Bayer AG, Division CropScience, Alfred-Nobel-Str 50, Monheim 40789, Germany.
Chem Res Toxicol. 2024 Oct 21;37(10):1698-1711. doi: 10.1021/acs.chemrestox.4c00248. Epub 2024 Sep 20.
Inhibition of thyroid peroxidase (TPO) is a known molecular initiating event for thyroid hormone dysregulation and thyroid toxicity. Consequently, TPO is a critical off-target for the design of safer agrochemicals. To date, fewer than 500 structurally characterized TPO inhibitors are known, and the most comprehensive result set generated under identical conditions encompasses approximately 1000 compounds from a subset of the ToxCast compound collection. Here we describe a collaboration between wet lab and data scientists combining a large in vitro screen and the subsequent development of an in silico model for predicting TPO inhibition. The screen encompassed more than 100,000 diverse drug-like agrochemical compounds and yielded more than 6000 structurally novel TPO inhibitors. On this foundation, we applied different machine learning techniques and compared their performance. We discuss use cases for in silico TPO models in agrochemical research and explain that model recall is of particular importance when selecting compounds from large virtual compound collections. Furthermore, we show that due to the higher structural diversity of our training data, our final model allowed better generalization than models trained on the ToxCast data set.
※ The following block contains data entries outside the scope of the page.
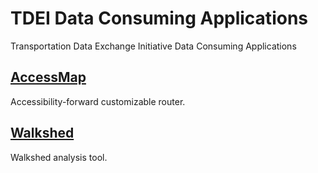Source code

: # TDEI Data Consuming Applications

Transportation Data Exchange Initiative Data Consuming Applications

## [AccessMap](accessmap/index.md)

Accessibility-forward customizable router.

## [Walkshed](walkshed/index.md)

Walkshed analysis tool.

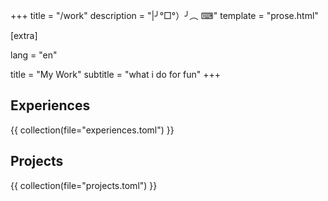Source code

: +++
title = "/work"
description = "|╯°□°）╯︵ ⌨"
template = "prose.html"

[extra]

lang = "en"

title = "My Work"
subtitle = "what i do for fun"
+++
## Experiences
{{ collection(file="experiences.toml") }}

## Projects
{{ collection(file="projects.toml") }}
We now have a tool to predict TPO inhibition even for molecules that are only available virtually, such as hits from virtual screenings, or compounds under consideration for inclusion in our screening collection. Structures and activity data for 34,524 compounds are provided. This data set includes almost all inhibitors, including more than 3000 proprietary structures, and a large proportion of the inactives.
甲状腺过氧化物酶(TPO)的抑制是甲状腺激素失调和甲状腺毒性的已知分子起始事件。因此,TPO 是设计更安全的农用化学品的关键非靶标。迄今为止,已知的 TPO 抑制剂结构不到 500 种,在相同条件下生成的最全面的结果集包括来自 ToxCast 化合物集合的约 1000 种化合物。在这里,我们描述了湿实验室和数据科学家之间的合作,该合作结合了大规模的体外筛选和随后开发的用于预测 TPO 抑制的计算模型。该筛选涵盖了超过 10 万种不同的类药物农用化学品化合物,产生了超过 6000 种结构新颖的 TPO 抑制剂。在此基础上,我们应用了不同的机器学习技术并比较了它们的性能。我们讨论了在农用化学品研究中使用计算 TPO 模型的用例,并解释了当从大型虚拟化合物库中选择化合物时,模型召回尤其重要。此外,我们表明,由于我们的训练数据具有更高的结构多样性,我们的最终模型比基于 ToxCast 数据集训练的模型具有更好的泛化能力。我们现在有了一种工具,可以预测 TPO 抑制,即使对于仅在虚拟环境中可用的分子,例如虚拟筛选的命中化合物,或考虑包含在我们筛选库中的化合物。提供了 34524 种化合物的结构和活性数据。该数据集几乎包含所有抑制剂,包括 3000 多种专有结构,以及很大比例的非活性化合物。